The only difference I can spot is that you are directly overwriting the variable, and I was running the computation in a separate method, leaving it for the python garbage collector.
Sorry, still no luck -- I have now tried on a graph with 200K vertices and 800K edges, and the memory usage seems to fluctuate around 180MB, sometimes a bit more, sometimes a bit less. I have changed the test code like this now:
from igraph import Graph
from random import shuffle
num_nodes = 200000
numbers = list(range(num_nodes))
shuffle(numbers)
graph = Graph.GRG(num_nodes, 0.0035)
print(graph.vcount(), graph.ecount())
graph.vs["name"] = ["name{}".format(i) for i in range(num_nodes)]
graph.vs["min_count"] = numbers
def compute(g):
strongly_connected = g.clusters(mode="strong")
condensed = strongly_connected.cluster_graph(combine_vertices=dict(name=lambda x: x, min_count='min', orig_id_graph=lambda x: x, ))
return condensed
for i in range(200000):
x = compute(graph)
Can you try to create a short, self-contained example code that reproduces the problem on your machine? Also, which OS are you using? There might be subtle differences in the memory management routines of Python on different platforms.
I am using Ubuntu 20.04. The code:
def process(G):
G.vs["orig_id_graph"] = [x.index for x in G.vs]
scc = G.clusters(mode="strong")
sizes = np.array(scc.sizes())
big_scc = set(np.where(sizes > 1)[0])
condensed = scc.cluster_graph(
combine_vertices=dict(
name=lambda x: x,
min_count='min',
orig_id_graph=lambda x: x,
)
)
singles_subgraph = condensed.induced_subgraph([x for x in condensed.vs if x.index not in big_scc])
paths = singles_subgraph.get_all_shortest_paths(0) # this is a simplification
return paths
I really could not explain the leak any other way than by the lambda function, but since you cannot replicate it it is possible I missed something else... Thank you for your efforts.
I'm kinda stuck on this as I still haven't found a clear way to reproduce this on my machine yet.
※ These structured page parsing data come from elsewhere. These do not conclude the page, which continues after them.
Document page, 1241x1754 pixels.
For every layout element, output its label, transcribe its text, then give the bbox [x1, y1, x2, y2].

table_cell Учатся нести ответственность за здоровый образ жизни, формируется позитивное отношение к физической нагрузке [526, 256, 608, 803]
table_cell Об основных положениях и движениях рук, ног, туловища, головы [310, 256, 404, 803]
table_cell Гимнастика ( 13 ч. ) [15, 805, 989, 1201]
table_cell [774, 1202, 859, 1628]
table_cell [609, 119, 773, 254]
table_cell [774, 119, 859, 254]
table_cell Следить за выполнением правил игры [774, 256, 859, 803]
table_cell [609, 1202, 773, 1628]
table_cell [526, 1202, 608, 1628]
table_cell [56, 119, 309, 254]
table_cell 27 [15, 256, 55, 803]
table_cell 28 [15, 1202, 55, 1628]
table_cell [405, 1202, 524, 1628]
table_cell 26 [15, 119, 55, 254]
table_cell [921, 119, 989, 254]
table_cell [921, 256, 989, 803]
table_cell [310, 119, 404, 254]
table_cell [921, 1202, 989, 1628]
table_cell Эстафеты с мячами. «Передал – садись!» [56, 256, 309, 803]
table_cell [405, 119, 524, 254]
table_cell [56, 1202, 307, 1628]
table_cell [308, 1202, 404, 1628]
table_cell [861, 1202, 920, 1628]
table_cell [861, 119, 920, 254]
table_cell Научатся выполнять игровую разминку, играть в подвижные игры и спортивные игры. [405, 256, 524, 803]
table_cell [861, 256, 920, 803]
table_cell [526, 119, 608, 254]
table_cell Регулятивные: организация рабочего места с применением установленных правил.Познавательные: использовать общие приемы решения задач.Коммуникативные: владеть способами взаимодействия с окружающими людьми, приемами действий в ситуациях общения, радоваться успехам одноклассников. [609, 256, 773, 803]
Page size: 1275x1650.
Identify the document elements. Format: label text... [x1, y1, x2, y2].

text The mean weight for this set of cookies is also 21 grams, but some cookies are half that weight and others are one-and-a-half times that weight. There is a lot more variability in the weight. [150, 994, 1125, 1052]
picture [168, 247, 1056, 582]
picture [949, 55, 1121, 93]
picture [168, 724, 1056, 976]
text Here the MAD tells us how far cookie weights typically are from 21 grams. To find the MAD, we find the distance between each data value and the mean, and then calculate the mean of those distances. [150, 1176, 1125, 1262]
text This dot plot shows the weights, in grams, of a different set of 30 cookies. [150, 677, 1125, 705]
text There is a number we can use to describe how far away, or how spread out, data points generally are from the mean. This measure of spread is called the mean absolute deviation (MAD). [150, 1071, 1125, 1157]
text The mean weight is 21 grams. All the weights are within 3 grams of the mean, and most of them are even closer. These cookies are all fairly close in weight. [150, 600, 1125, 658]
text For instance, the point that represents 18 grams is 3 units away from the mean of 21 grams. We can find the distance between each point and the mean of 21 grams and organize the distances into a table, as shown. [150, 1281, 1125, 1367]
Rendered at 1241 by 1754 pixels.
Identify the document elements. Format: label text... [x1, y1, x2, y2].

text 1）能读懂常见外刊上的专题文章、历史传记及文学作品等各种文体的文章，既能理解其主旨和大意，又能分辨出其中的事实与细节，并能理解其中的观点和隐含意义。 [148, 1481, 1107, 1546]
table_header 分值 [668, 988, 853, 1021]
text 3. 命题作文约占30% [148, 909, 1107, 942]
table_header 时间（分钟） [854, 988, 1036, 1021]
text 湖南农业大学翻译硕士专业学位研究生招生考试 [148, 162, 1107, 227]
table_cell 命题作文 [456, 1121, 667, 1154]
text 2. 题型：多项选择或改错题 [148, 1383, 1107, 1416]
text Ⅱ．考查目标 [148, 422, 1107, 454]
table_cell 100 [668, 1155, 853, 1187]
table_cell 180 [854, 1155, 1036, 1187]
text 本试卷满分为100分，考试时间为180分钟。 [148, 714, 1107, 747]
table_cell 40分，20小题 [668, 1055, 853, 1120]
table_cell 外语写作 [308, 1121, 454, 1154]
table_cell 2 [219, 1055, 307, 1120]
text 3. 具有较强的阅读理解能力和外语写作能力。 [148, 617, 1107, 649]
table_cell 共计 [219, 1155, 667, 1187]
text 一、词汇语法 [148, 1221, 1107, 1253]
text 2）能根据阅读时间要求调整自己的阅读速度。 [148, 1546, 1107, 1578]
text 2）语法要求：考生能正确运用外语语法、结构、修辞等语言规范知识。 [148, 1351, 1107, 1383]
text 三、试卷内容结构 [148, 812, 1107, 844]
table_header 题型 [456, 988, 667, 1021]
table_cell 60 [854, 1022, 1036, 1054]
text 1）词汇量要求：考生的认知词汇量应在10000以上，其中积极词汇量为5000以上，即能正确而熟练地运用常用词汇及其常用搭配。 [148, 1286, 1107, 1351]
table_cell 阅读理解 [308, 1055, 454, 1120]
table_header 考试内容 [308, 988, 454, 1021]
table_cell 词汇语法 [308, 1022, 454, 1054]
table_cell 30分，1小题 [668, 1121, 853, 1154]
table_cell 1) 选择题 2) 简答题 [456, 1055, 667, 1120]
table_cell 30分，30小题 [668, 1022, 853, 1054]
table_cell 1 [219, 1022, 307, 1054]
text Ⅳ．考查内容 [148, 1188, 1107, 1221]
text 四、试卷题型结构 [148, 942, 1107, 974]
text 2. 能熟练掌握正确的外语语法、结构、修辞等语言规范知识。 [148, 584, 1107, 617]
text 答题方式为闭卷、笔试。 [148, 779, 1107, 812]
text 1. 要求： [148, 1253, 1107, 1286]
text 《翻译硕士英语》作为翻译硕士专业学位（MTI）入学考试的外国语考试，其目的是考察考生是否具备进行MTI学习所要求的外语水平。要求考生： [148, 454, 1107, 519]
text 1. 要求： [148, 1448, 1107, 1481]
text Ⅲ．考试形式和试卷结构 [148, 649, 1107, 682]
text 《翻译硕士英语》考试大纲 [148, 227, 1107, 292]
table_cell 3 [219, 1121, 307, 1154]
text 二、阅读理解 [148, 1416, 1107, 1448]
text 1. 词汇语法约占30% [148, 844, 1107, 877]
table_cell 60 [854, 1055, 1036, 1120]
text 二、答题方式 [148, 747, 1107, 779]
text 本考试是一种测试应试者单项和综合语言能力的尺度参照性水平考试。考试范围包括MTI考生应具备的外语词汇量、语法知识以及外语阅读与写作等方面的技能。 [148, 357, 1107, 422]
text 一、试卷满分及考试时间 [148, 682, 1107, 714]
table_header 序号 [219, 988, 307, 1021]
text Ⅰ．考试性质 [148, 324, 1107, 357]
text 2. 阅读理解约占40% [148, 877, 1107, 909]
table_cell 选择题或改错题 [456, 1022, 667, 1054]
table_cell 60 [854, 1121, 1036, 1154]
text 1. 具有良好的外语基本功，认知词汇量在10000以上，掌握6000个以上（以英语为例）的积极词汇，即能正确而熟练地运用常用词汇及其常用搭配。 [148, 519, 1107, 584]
Moving to the next milestone.
This issue has been automatically marked as stale because it has not had recent activity. It will be closed in 14 days if no further activity occurs. Thank you for your contributions.
@Caeph Can you test this with the latest igraph (0.9.10) and see if the problem is still there? IIRC 0.9.10 fixed some memory leaks which may have affected vertex combiners.